Keeping Kids Calm and Helping Them Carry On

INDIANAPOLIS–The plans to stop the spread of coronavirus have caused the closure of businesses and are limiting travel. You’re being seriously inconvenienced, or at the very worst you’re out of a job. And the kids can’t go to school. They can sense the anxiety and the school situation can be stressful.

“They’re gonna be hearing words in the news that are new,” said Child Life Specialist Abigail Rainey, at Riley Children’s Health. “So, coronavirus, COVID 19, isolation, quarantine, all of those are words that are not in their everyday language.”

LISTEN: WIBC stories on advice from children’s health care professionals

She said kids need help understanding what those words mean and their context and that it can be easier coming from a trusted adult like a parent or caregiver.

Rainey also said that play is important, even though the kids’ home life now includes class time.

“We know that play can help them cope,” she said. “You might see that they are asking questions more easily while they are playing. It also gives them an escape from these different things that are happening around them and it makes them engage in something that’s normal for them.”

Rainey said keep the conversations open and make sure they understand what you are saying.

“Have you heard about coronavirus or COVID 19? Tell me what you know. And, from there you can assess what they know, what information they already have and address misconceptions.”

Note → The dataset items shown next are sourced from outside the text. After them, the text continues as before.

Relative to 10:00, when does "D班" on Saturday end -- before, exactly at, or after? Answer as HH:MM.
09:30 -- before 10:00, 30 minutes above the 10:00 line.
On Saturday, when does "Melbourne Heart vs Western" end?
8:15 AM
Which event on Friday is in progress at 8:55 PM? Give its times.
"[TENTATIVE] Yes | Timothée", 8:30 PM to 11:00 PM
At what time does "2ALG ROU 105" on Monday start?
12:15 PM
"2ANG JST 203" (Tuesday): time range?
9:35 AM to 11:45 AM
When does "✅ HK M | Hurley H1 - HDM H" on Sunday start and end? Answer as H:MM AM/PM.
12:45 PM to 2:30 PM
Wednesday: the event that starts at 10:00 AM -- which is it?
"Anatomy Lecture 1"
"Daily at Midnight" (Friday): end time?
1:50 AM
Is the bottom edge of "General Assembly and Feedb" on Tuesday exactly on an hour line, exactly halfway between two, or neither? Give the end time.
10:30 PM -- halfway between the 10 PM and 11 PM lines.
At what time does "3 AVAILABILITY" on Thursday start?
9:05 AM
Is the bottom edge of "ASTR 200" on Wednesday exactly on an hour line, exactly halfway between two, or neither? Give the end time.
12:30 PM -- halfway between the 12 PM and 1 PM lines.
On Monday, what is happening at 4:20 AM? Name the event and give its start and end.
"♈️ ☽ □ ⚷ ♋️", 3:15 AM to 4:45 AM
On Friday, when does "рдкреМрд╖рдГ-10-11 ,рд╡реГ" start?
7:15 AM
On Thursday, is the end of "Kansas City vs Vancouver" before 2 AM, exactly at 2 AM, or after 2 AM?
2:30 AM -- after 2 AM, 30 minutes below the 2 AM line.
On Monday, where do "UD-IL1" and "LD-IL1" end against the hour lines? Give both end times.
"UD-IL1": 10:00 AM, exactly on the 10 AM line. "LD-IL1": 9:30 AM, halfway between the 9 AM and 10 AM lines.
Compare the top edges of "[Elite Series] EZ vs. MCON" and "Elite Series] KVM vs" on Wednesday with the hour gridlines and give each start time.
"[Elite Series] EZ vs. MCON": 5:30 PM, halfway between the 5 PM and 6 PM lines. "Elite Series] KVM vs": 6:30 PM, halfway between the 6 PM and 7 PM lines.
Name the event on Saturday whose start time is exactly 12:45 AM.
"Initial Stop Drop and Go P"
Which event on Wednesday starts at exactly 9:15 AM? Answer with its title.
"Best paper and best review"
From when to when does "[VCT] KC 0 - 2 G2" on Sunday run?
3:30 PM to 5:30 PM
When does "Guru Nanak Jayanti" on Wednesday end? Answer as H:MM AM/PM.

She said younger kids may have trouble understanding what coronavirus is, but they can grasp the importance of washing hands and covering coughs.

Kristin Wikel, an educator at Riley, stressed the importance of keeping a routine, even under the unusual circumstances.

“Getting up, having breakfast, logging on, doing their school work. Make sure you keep that routine available for your child. That way it promotes both their physical health and mental at the same time,” she said.